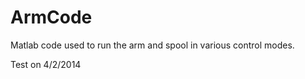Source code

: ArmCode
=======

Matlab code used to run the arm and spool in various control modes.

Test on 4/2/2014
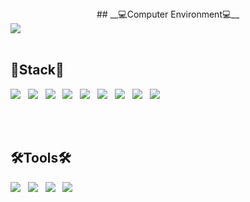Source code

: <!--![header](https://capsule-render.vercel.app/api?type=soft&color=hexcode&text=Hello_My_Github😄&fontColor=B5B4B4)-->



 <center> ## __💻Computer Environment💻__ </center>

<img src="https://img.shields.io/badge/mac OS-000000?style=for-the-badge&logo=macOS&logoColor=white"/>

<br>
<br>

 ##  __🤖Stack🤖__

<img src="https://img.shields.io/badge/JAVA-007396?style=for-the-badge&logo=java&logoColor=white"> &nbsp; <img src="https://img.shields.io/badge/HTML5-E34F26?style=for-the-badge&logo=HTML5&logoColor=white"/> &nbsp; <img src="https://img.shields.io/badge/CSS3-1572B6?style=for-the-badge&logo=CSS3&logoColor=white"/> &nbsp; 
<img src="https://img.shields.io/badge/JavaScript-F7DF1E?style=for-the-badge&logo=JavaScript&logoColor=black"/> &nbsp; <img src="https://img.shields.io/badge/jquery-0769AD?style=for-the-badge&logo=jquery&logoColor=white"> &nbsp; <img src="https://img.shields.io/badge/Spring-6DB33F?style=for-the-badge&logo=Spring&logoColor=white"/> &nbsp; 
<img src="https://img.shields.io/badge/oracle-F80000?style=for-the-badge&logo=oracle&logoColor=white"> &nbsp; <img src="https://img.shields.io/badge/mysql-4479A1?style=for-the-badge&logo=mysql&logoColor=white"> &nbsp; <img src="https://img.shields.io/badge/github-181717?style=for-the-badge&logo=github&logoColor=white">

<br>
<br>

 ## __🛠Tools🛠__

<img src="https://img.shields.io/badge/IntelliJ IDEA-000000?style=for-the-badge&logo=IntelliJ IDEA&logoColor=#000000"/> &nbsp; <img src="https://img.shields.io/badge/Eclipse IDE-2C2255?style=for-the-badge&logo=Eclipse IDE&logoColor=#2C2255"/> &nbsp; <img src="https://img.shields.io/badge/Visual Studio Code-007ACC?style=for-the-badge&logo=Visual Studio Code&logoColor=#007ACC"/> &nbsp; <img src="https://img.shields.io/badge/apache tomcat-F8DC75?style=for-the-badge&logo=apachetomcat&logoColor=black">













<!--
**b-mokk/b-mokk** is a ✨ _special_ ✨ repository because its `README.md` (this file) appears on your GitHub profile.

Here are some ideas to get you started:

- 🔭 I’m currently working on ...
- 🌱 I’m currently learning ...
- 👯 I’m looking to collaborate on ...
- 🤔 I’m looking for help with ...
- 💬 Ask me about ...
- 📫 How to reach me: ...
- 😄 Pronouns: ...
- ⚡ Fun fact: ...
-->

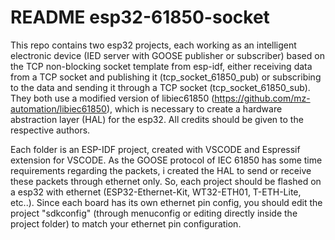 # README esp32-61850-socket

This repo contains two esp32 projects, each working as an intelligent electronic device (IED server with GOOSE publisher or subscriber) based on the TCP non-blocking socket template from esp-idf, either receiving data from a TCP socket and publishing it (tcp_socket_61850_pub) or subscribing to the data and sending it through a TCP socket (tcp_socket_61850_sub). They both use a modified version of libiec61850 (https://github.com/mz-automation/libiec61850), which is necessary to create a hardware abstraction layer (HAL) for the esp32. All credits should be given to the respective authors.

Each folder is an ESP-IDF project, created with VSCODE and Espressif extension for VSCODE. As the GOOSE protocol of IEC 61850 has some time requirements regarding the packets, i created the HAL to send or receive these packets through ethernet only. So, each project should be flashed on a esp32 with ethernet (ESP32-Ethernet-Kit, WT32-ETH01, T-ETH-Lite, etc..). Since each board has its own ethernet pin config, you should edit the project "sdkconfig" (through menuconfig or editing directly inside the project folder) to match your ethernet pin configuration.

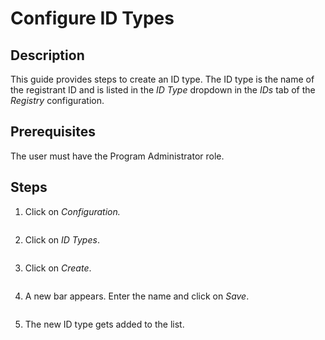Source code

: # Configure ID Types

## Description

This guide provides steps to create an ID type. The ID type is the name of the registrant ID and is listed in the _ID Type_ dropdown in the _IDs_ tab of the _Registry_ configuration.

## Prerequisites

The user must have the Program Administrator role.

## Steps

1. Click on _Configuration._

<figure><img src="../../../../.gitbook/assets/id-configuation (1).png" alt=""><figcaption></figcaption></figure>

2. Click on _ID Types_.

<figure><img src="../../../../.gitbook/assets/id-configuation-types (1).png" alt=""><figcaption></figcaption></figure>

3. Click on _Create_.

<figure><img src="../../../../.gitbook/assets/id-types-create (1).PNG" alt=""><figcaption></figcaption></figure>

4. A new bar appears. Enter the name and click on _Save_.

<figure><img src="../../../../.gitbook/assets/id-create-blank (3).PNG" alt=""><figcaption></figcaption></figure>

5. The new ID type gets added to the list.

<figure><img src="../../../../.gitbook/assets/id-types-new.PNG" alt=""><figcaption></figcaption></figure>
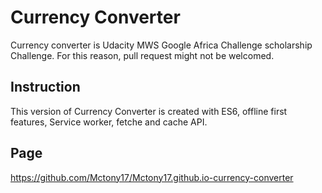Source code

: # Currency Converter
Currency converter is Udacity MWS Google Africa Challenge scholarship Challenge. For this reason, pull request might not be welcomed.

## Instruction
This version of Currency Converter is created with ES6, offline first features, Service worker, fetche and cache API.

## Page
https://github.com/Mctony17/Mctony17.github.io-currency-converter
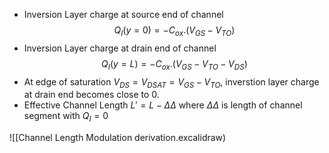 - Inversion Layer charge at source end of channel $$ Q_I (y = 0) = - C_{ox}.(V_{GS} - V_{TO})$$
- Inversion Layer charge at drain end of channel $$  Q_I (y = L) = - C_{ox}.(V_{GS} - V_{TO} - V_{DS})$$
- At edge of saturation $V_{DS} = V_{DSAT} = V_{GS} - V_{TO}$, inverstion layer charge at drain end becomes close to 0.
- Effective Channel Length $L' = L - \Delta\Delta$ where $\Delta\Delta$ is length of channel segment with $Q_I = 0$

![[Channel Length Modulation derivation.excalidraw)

....

§ **Task**
Starting at the beginning of the data and stopping after the line that contains "<center> ## __💻Computer", rewrite those lines with "Matlab" changed to "MATLAB" and everything else kept the same. Leave the pictures out of your answer.

§ **Written response**
Source code

: ArmCode
=======

MATLAB code used to run the arm and spool in various control modes.

Test on 4/2/2014
Source code

: <!--![header](https://capsule-render.vercel.app/api?type=soft&color=hexcode&text=Hello_My_Github😄&fontColor=B5B4B4)-->



 <center> ## __💻Computer Environment💻__ </center>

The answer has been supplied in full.